● **Bronfragment**
Rabobank heeft in haar inleidend verzoekschrift ex artikel 3:268 lid 2 BW (d.d. 17 januari 2020) het volgende gesteld.
Rabobank heeft een opeisbare - door hypotheek gedekte - vordering op [appellant] die, ondanks aanmaning en sommatie, onbetaald is gebleven. De vordering bedraagt per 1 januari 2020 € 211.923,16 (te vermeerderen met rente, provisie en kosten). Rabobank heeft als (eerste en tweede) hypotheekhoudster op de aan [appellant] toebehorende onroerende zaak de executie aangezegd bij exploot van 5 december 2019. Als veilingdatum is bepaald 28 januari 2020. Rabobank wenst conform art. 3:268 lid 2 BW over te gaan tot onderhandse verkoop van de onroerende zaak. De koper is de heer [belanghebbende 2] en de koopsom bedraagt € 350.000,--. De koopovereenkomst is op 15 januari 2020 getekend.

● **Aangeleverd materiaal**
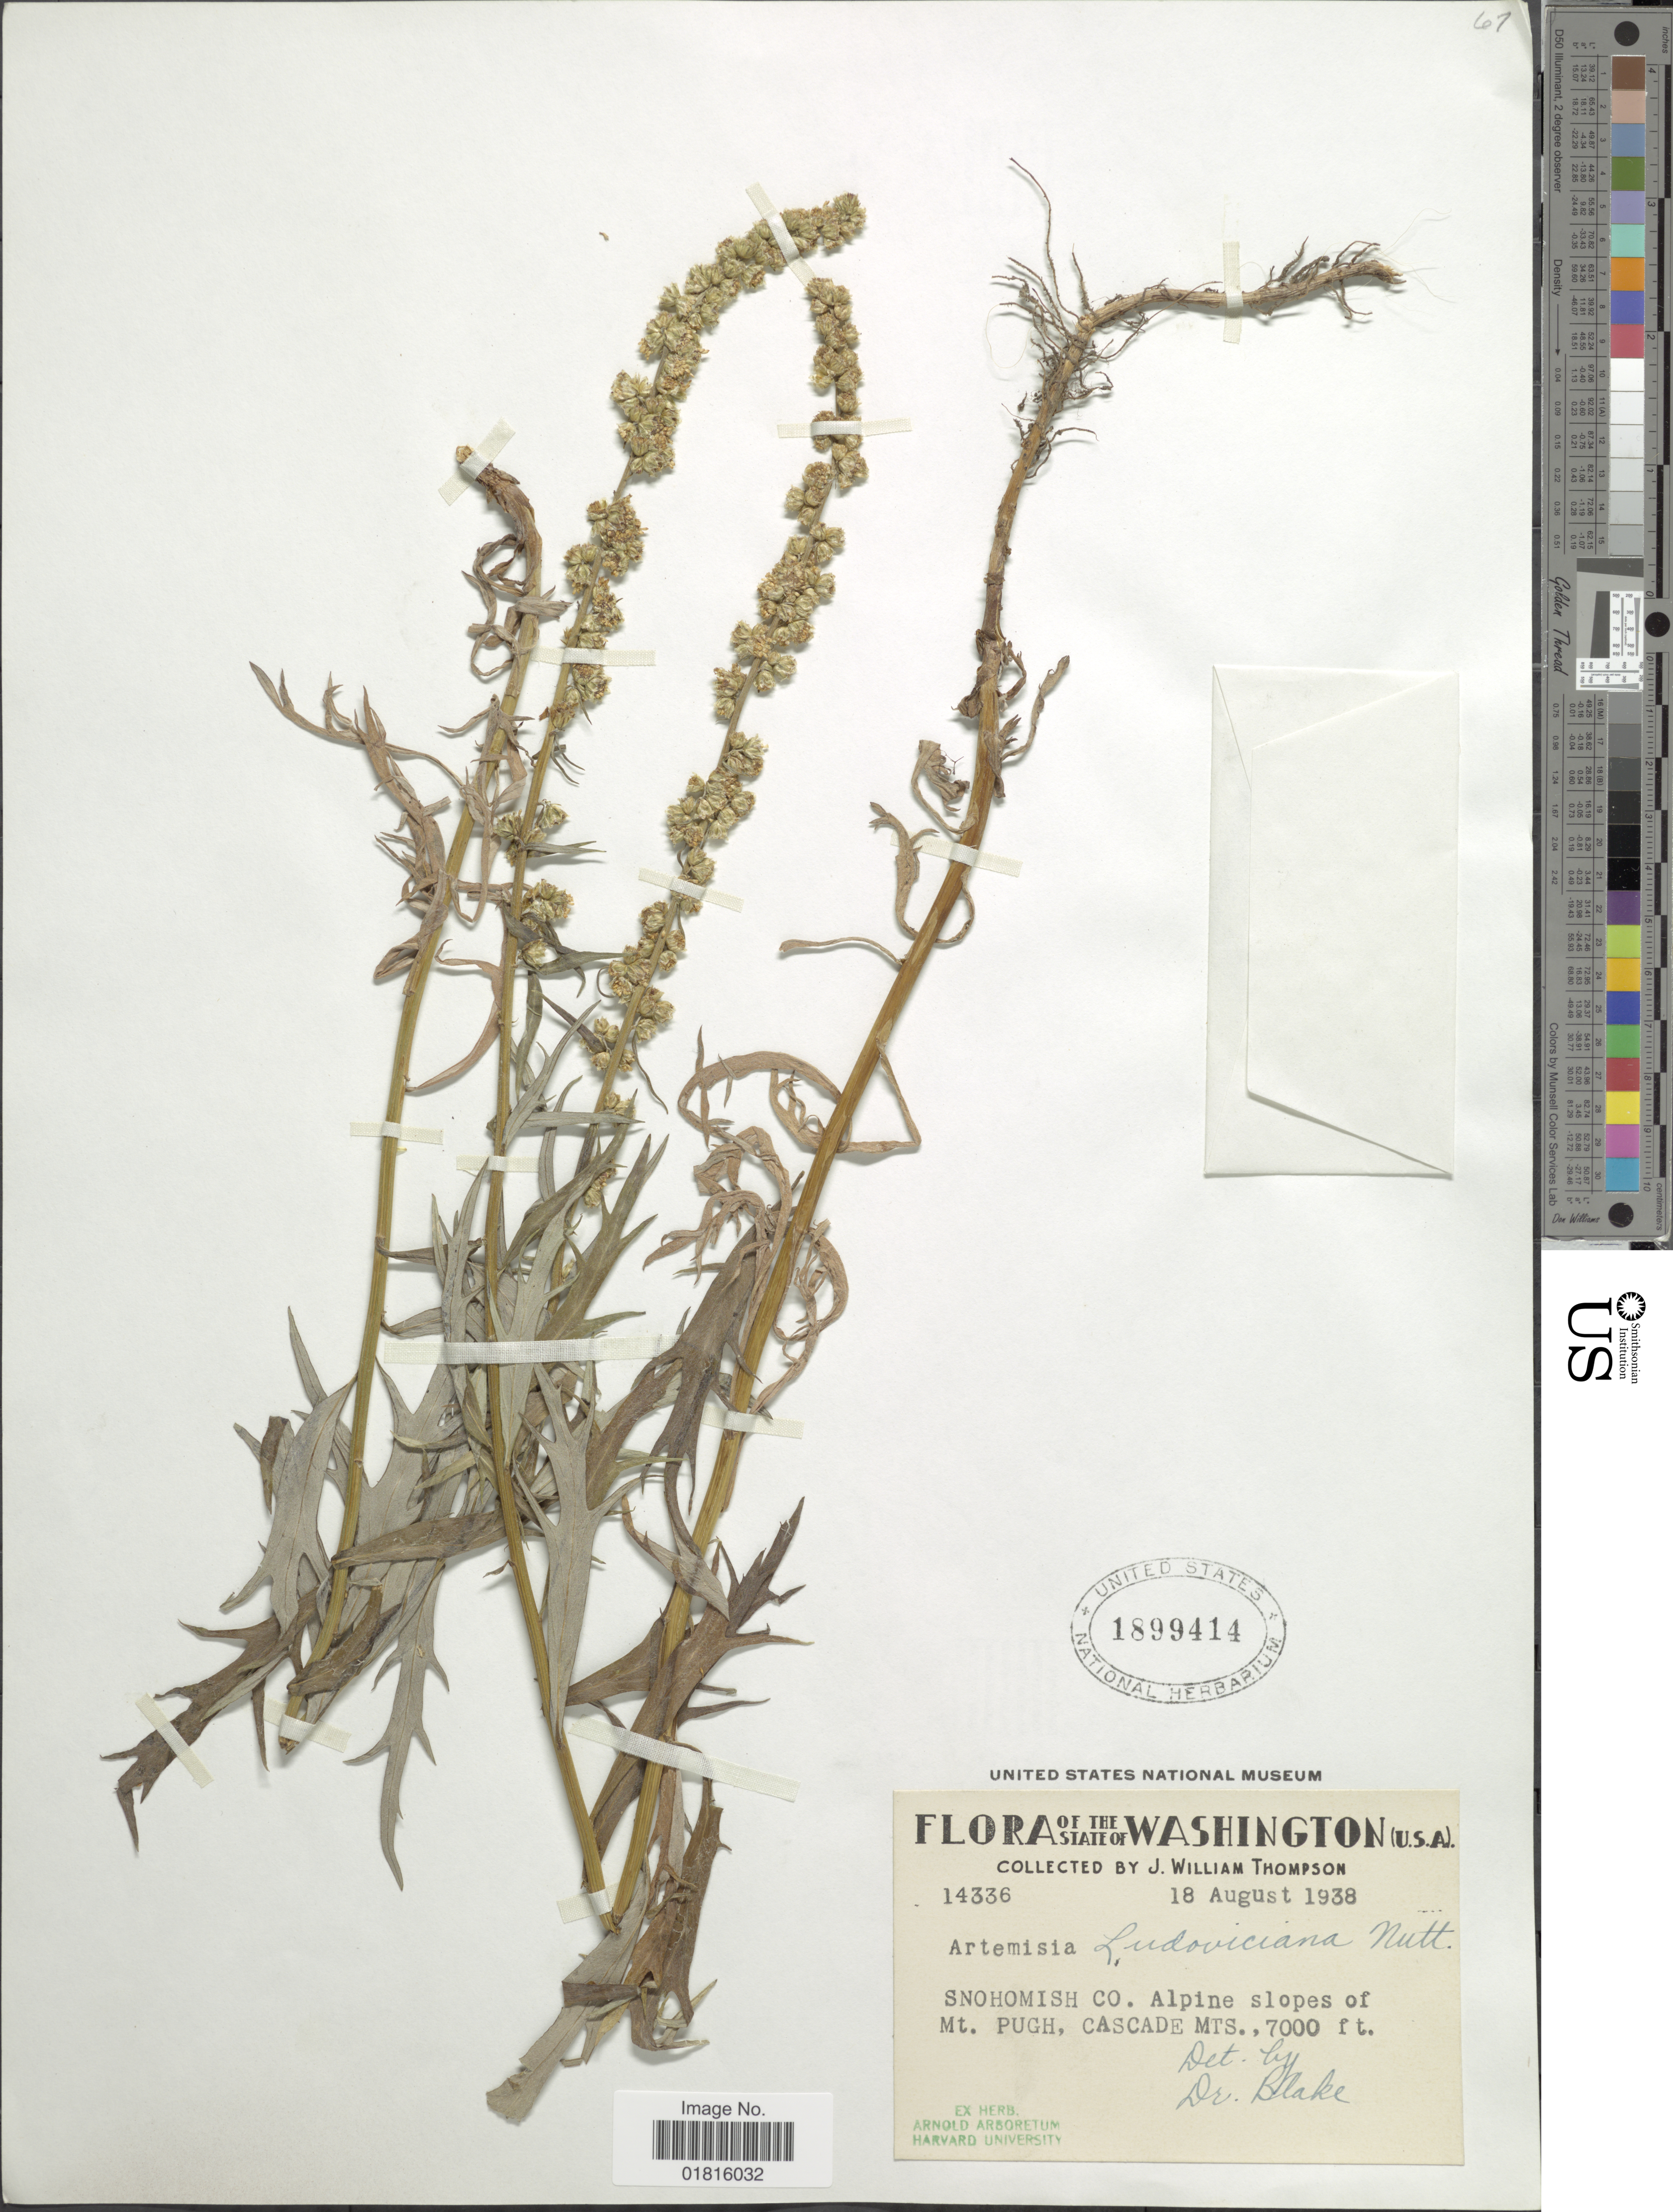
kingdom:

● **Doelen**
1/ Kun je uit het bronfragment over het verzoekschrift van Rabobank de passage letterlijk overnemen, beginnend bij de woorden "Rabobank heeft een" en stoppend na "januari 2020 getekend."?
2/ Kun je de tekst over de onderhandse verkoop door Rabobank verder schrijven vanaf het punt waar die ophoudt?

● **Uitvoer per opdracht**
1/
Rabobank heeft een opeisbare - door hypotheek gedekte - vordering op [appellant] die, ondanks aanmaning en sommatie, onbetaald is gebleven. De vordering bedraagt per 1 januari 2020 € 211.923,16 (te vermeerderen met rente, provisie en kosten). Rabobank heeft als (eerste en tweede) hypotheekhoudster op de aan [appellant] toebehorende onroerende zaak de executie aangezegd bij exploot van 5 december 2019. Als veilingdatum is bepaald 28 januari 2020. Rabobank wenst conform art. 3:268 lid 2 BW over te gaan tot onderhandse verkoop van de onroerende zaak. De koper is de heer [belanghebbende 2] en de koopsom bedraagt € 350.000,--. De koopovereenkomst is op 15 januari 2020 getekend.

2/
3.2.
Bij de bestreden beschikking d.d. 25 maart 2020 heeft de voorzieningenrechter van de rechtbank Limburg, zittingsplaats Roermond, het verzoek van Rabobank toegewezen en bepaald dat de verkoop van de in het verzoekschrift omschreven onroerende zaak onderhands kan geschieden overeenkomstig de bij diezelfde beschikking goedgekeurde koopovereenkomst. Voorts heeft de voorzieningenrechter [appellant] veroordeeld tot ontruiming en het ter vrije beschikking stellen van de onroerende zaak onder afgifte van de sleutels aan de Rabobank, met dien verstande dat de ontruiming niet plaatsvindt vóór het moment van inschrijving van de notariële akte tot levering van de zaak in de daartoe bestemde openbare registers. Ten slotte heeft de voorzieningenrechter de beschikking uitvoerbaar bij voorraad verklaard.
3.3.
[appellant] kan zich met deze beslissing niet verenigen en is hiervan tijdig in hoger beroep gekomen.
3.3.1.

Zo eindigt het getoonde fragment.